MATERIAL SHOWN:
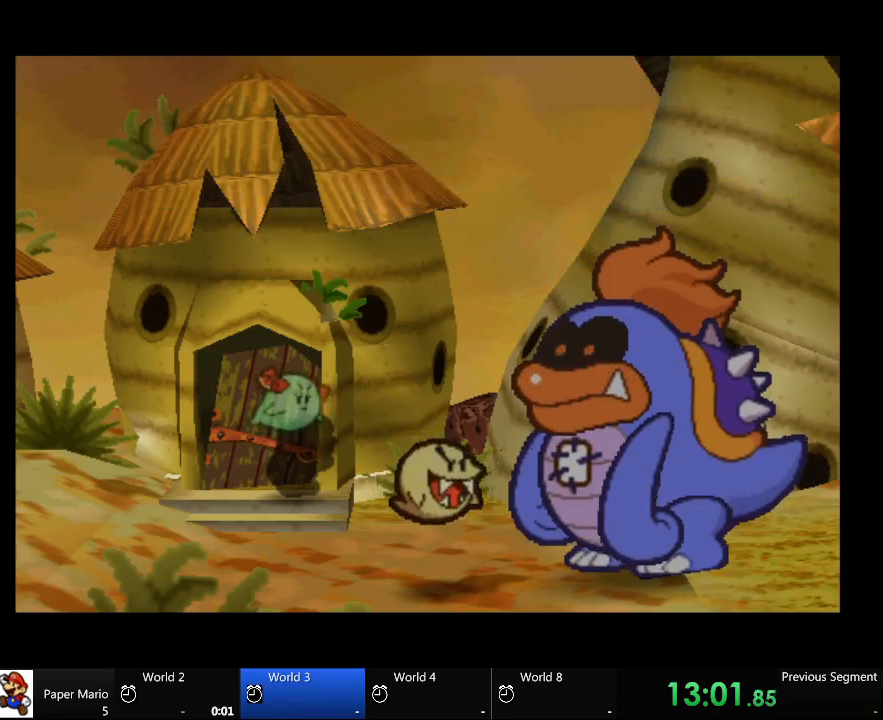
{"buttons": [], "left_stick": "center", "right_stick": "center", "events": [[133, "A", "up"]]}
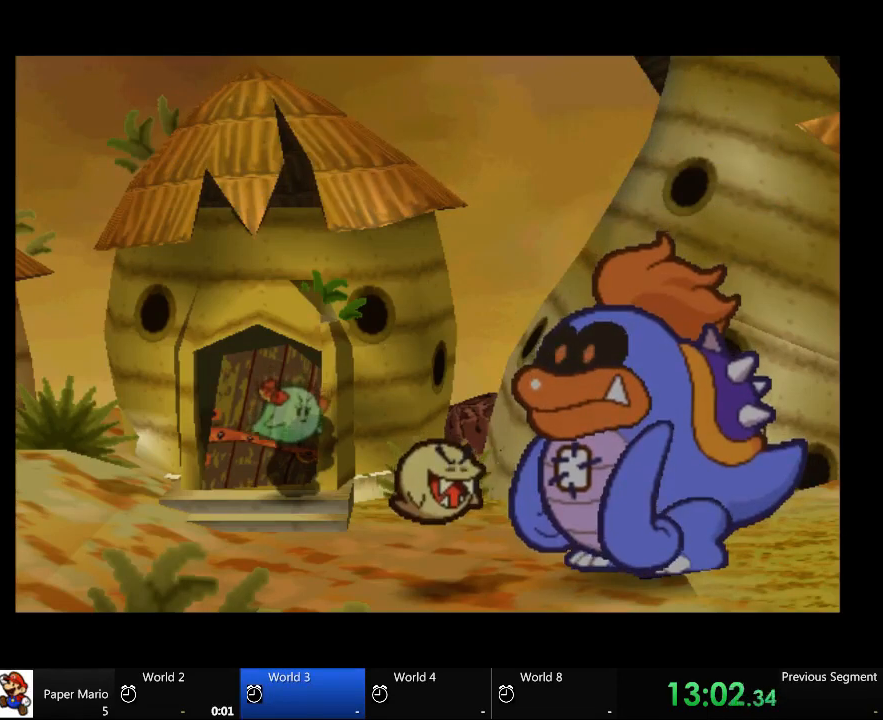
{"buttons": [], "left_stick": "center", "right_stick": "center", "events": []}
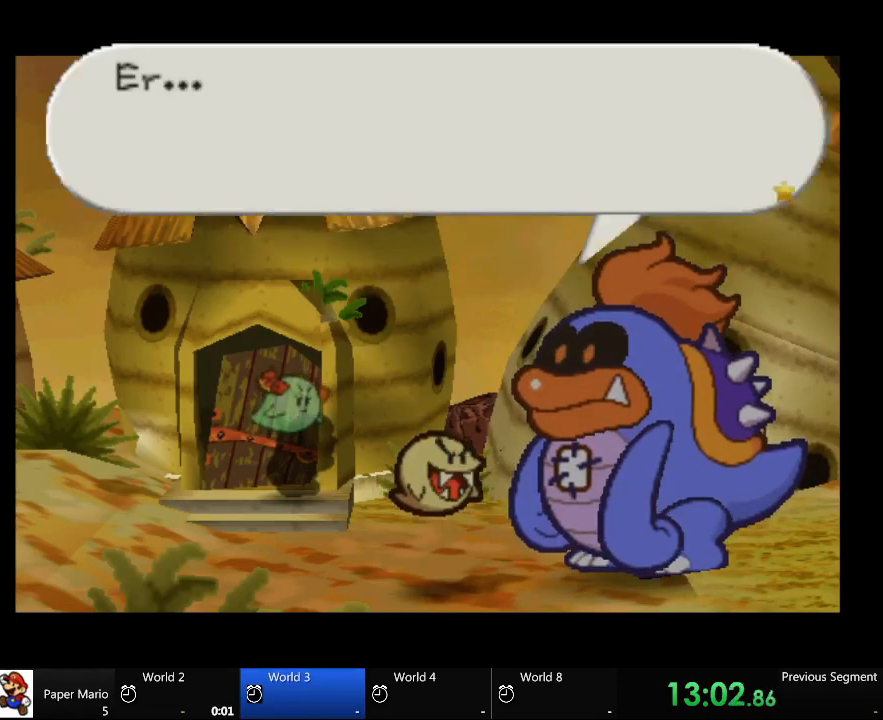
{"buttons": [], "left_stick": "center", "right_stick": "center", "events": []}
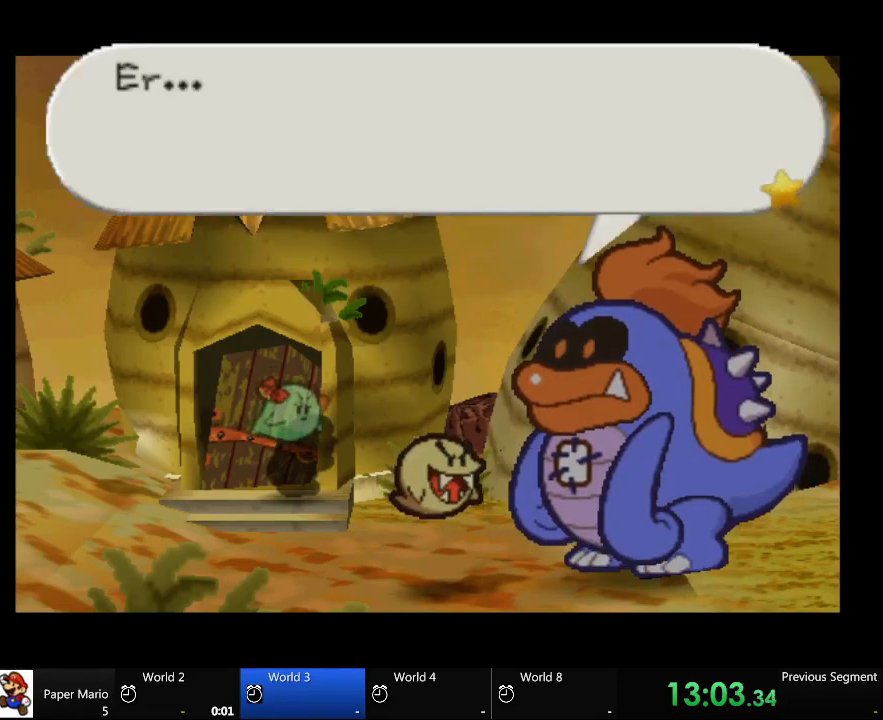
{"buttons": [], "left_stick": "center", "right_stick": "center", "events": []}
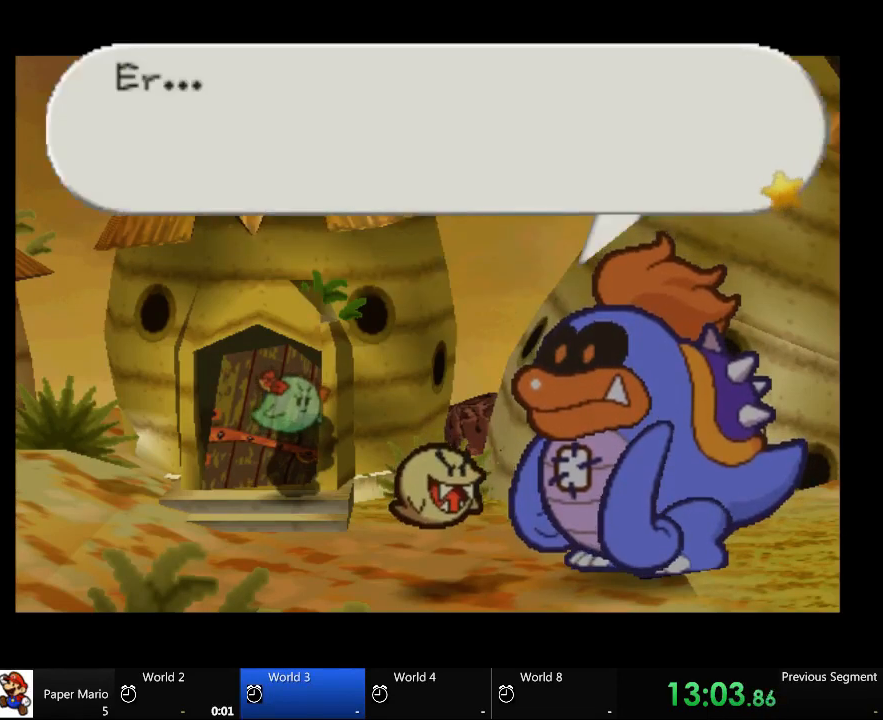
{"buttons": [], "left_stick": "center", "right_stick": "center", "events": []}
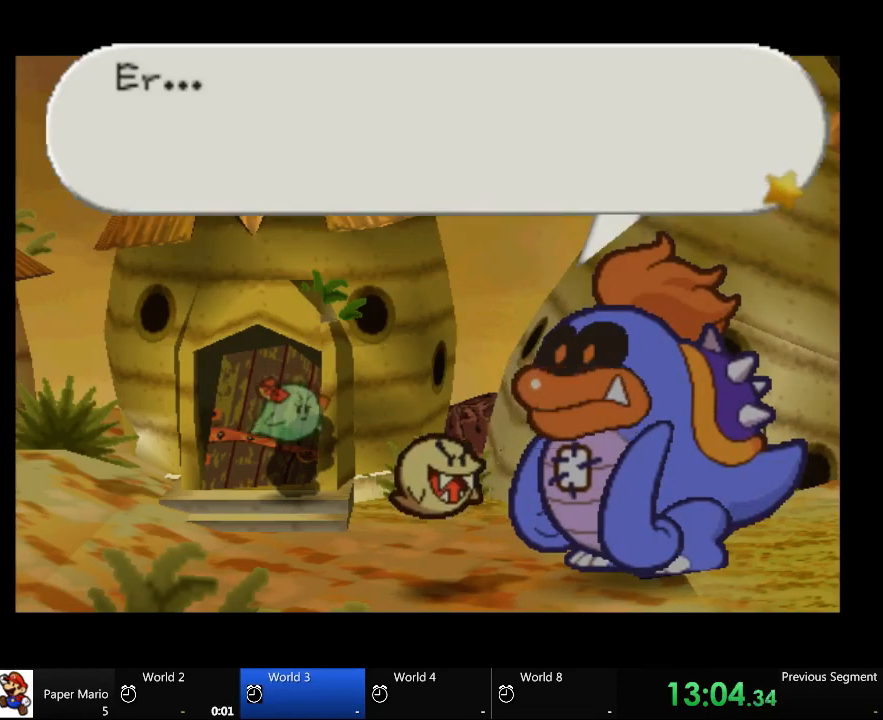
{"buttons": [], "left_stick": "center", "right_stick": "center", "events": []}
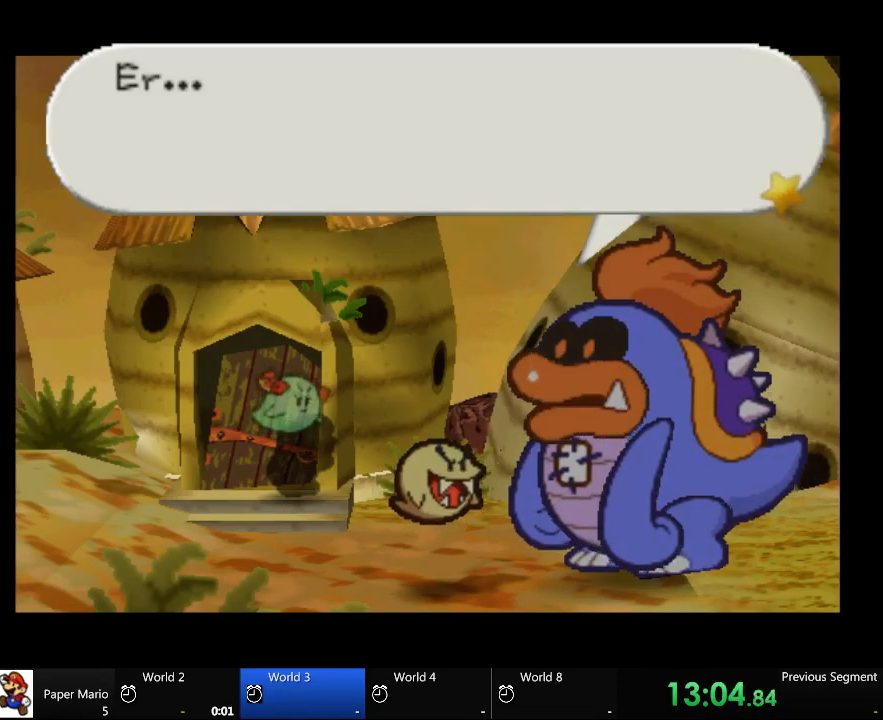
{"buttons": [], "left_stick": "center", "right_stick": "center", "events": []}
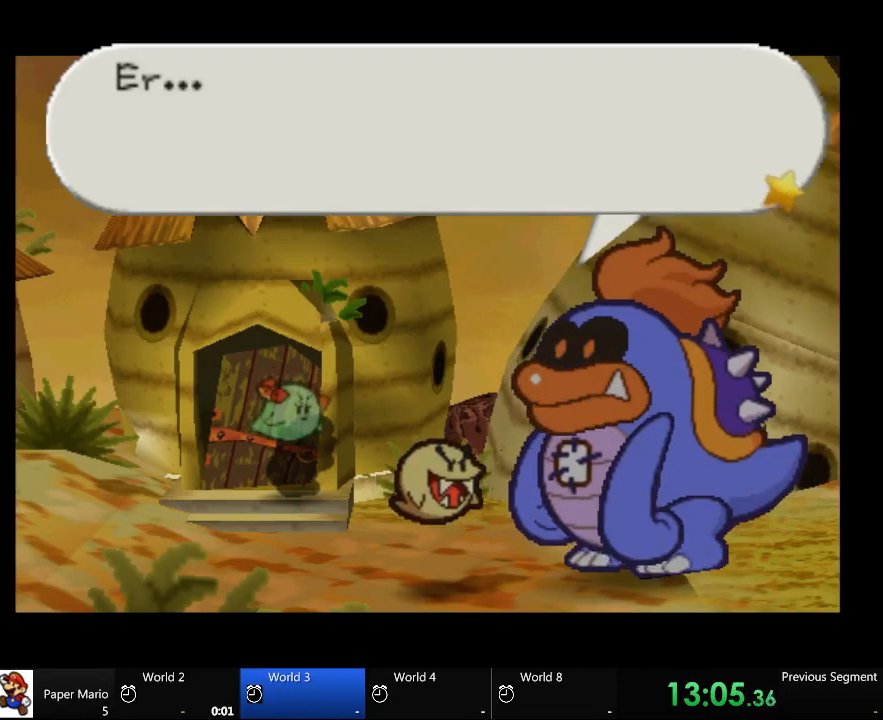
{"buttons": ["A"], "left_stick": "center", "right_stick": "center", "events": [[133, "A", "down"], [233, "A", "up"], [367, "A", "down"]]}
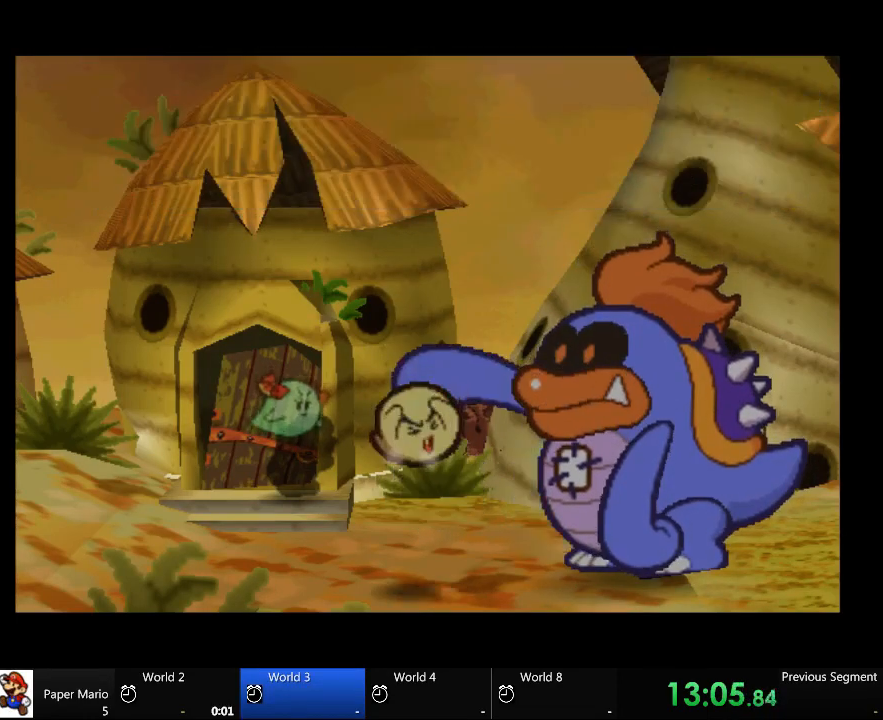
{"buttons": ["A"], "left_stick": "center", "right_stick": "center", "events": [[67, "A", "up"], [433, "A", "down"]]}
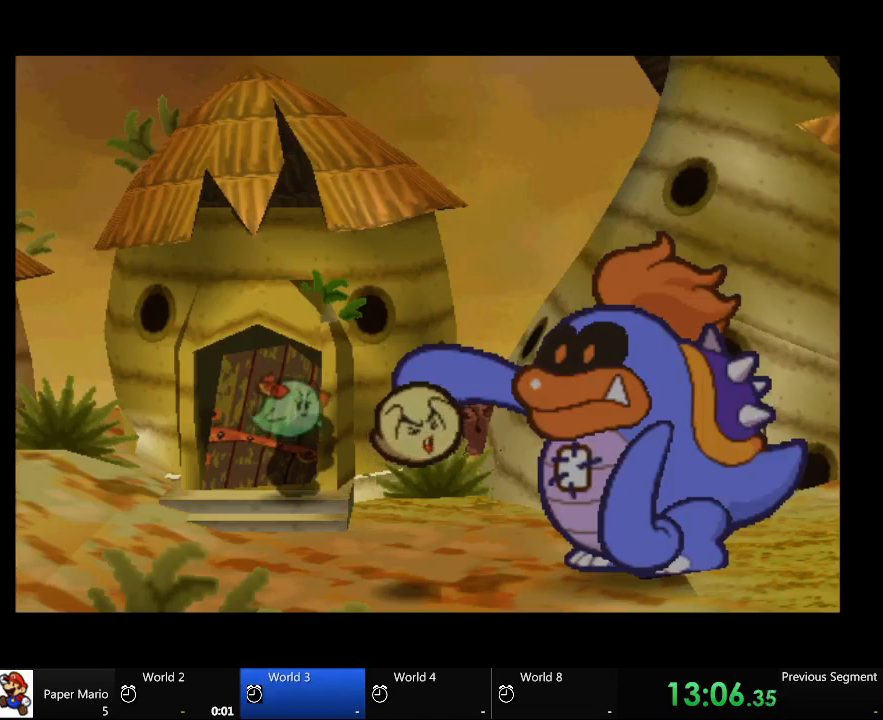
{"buttons": ["A"], "left_stick": "center", "right_stick": "center", "events": []}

INSTRUCTIONS FOR THE TASK: Print the listing exactly, but skip its pictures.

RESULT OF THIS EXERCISE:
{"buttons": [], "left_stick": "center", "right_stick": "center", "events": [[133, "A", "up"]]}
{"buttons": [], "left_stick": "center", "right_stick": "center", "events": []}
{"buttons": [], "left_stick": "center", "right_stick": "center", "events": []}
{"buttons": [], "left_stick": "center", "right_stick": "center", "events": []}
{"buttons": [], "left_stick": "center", "right_stick": "center", "events": []}
{"buttons": [], "left_stick": "center", "right_stick": "center", "events": []}
{"buttons": [], "left_stick": "center", "right_stick": "center", "events": []}
{"buttons": ["A"], "left_stick": "center", "right_stick": "center", "events": [[133, "A", "down"], [233, "A", "up"], [367, "A", "down"]]}
{"buttons": ["A"], "left_stick": "center", "right_stick": "center", "events": [[67, "A", "up"], [433, "A", "down"]]}
{"buttons": ["A"], "left_stick": "center", "right_stick": "center", "events": []}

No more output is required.